▸ What the task asks:
Whatever the records contain, reproduce all of them exactly.

▸ Data shown:
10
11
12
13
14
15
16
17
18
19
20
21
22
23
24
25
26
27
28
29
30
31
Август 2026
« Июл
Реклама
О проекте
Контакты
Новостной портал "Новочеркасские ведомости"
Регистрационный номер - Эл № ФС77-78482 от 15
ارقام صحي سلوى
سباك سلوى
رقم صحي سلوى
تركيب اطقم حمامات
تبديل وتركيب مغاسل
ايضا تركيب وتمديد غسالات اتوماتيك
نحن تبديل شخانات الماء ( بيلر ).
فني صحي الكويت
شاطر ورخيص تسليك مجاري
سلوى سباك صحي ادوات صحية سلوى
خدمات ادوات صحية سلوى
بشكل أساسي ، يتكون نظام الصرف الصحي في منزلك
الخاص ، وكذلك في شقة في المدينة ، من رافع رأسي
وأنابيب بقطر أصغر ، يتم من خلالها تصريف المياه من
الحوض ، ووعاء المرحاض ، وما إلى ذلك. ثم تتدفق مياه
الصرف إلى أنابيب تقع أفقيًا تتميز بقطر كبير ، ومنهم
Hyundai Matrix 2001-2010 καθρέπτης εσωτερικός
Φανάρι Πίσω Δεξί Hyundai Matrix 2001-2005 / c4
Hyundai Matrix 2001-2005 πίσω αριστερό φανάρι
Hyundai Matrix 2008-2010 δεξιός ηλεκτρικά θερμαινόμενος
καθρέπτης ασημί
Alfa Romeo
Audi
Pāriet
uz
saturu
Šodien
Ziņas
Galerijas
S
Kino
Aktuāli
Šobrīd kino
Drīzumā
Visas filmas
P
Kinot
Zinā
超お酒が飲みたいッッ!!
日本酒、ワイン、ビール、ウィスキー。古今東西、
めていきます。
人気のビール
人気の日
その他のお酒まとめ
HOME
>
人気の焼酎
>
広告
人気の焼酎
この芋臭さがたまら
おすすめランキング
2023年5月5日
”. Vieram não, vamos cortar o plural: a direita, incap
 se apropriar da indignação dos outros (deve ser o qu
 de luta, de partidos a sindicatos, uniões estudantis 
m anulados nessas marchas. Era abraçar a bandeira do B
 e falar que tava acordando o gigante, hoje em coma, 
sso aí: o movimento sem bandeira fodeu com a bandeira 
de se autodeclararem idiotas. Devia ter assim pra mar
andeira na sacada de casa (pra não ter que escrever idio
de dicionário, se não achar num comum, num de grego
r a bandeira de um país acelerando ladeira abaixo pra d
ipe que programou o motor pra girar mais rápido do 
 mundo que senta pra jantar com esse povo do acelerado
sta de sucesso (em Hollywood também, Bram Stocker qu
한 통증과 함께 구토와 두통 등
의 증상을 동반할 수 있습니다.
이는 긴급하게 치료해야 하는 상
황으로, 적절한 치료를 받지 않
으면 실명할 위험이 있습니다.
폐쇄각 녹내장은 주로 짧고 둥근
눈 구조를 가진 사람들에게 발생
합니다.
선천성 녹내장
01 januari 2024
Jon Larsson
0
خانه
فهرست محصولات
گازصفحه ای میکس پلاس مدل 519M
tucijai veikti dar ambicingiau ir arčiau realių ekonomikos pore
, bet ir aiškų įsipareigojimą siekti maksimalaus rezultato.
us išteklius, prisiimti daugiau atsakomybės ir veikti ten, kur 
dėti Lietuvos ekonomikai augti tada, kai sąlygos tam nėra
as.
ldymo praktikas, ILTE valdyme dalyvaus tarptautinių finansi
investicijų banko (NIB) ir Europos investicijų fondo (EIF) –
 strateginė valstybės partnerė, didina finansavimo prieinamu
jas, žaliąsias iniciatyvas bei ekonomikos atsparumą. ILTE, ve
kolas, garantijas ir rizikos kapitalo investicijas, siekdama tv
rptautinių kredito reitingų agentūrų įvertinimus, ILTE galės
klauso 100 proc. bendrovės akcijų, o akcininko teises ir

▸ Worked solution:
10
11
12
13
14
15
16
17
18
19
20
21
22
23
24
25
26
27
28
29
30
31
Август 2026
« Июл
Реклама
О проекте
Контакты
Новостной портал "Новочеркасские ведомости"
Регистрационный номер - Эл № ФС77-78482 от 15
ارقام صحي سلوى
سباك سلوى
رقم صحي سلوى
تركيب اطقم حمامات
تبديل وتركيب مغاسل
ايضا تركيب وتمديد غسالات اتوماتيك
نحن تبديل شخانات الماء ( بيلر ).
فني صحي الكويت
شاطر ورخيص تسليك مجاري
سلوى سباك صحي ادوات صحية سلوى
خدمات ادوات صحية سلوى
بشكل أساسي ، يتكون نظام الصرف الصحي في منزلك
الخاص ، وكذلك في شقة في المدينة ، من رافع رأسي
وأنابيب بقطر أصغر ، يتم من خلالها تصريف المياه من
الحوض ، ووعاء المرحاض ، وما إلى ذلك. ثم تتدفق مياه
الصرف إلى أنابيب تقع أفقيًا تتميز بقطر كبير ، ومنهم
Hyundai Matrix 2001-2010 καθρέπτης εσωτερικός
Φανάρι Πίσω Δεξί Hyundai Matrix 2001-2005 / c4
Hyundai Matrix 2001-2005 πίσω αριστερό φανάρι
Hyundai Matrix 2008-2010 δεξιός ηλεκτρικά θερμαινόμενος
καθρέπτης ασημί
Alfa Romeo
Audi
Pāriet
uz
saturu
Šodien
Ziņas
Galerijas
S
Kino
Aktuāli
Šobrīd kino
Drīzumā
Visas filmas
P
Kinot
Zinā
超お酒が飲みたいッッ!!
日本酒、ワイン、ビール、ウィスキー。古今東西、
めていきます。
人気のビール
人気の日
その他のお酒まとめ
HOME
>
人気の焼酎
>
広告
人気の焼酎
この芋臭さがたまら
おすすめランキング
2023年5月5日
”. Vieram não, vamos cortar o plural: a direita, incap
 se apropriar da indignação dos outros (deve ser o qu
 de luta, de partidos a sindicatos, uniões estudantis 
m anulados nessas marchas. Era abraçar a bandeira do B
 e falar que tava acordando o gigante, hoje em coma, 
sso aí: o movimento sem bandeira fodeu com a bandeira 
de se autodeclararem idiotas. Devia ter assim pra mar
andeira na sacada de casa (pra não ter que escrever idio
de dicionário, se não achar num comum, num de grego
r a bandeira de um país acelerando ladeira abaixo pra d
ipe que programou o motor pra girar mais rápido do 
 mundo que senta pra jantar com esse povo do acelerado
sta de sucesso (em Hollywood também, Bram Stocker qu
한 통증과 함께 구토와 두통 등
의 증상을 동반할 수 있습니다.
이는 긴급하게 치료해야 하는 상
황으로, 적절한 치료를 받지 않
으면 실명할 위험이 있습니다.
폐쇄각 녹내장은 주로 짧고 둥근
눈 구조를 가진 사람들에게 발생
합니다.
선천성 녹내장
01 januari 2024
Jon Larsson
0
خانه
فهرست محصولات
گازصفحه ای میکس پلاس مدل 519M
tucijai veikti dar ambicingiau ir arčiau realių ekonomikos pore
, bet ir aiškų įsipareigojimą siekti maksimalaus rezultato.
us išteklius, prisiimti daugiau atsakomybės ir veikti ten, kur 
dėti Lietuvos ekonomikai augti tada, kai sąlygos tam nėra
as.
ldymo praktikas, ILTE valdyme dalyvaus tarptautinių finansi
investicijų banko (NIB) ir Europos investicijų fondo (EIF) –
 strateginė valstybės partnerė, didina finansavimo prieinamu
jas, žaliąsias iniciatyvas bei ekonomikos atsparumą. ILTE, ve
kolas, garantijas ir rizikos kapitalo investicijas, siekdama tv
rptautinių kredito reitingų agentūrų įvertinimus, ILTE galės
klauso 100 proc. bendrovės akcijų, o akcininko teises ir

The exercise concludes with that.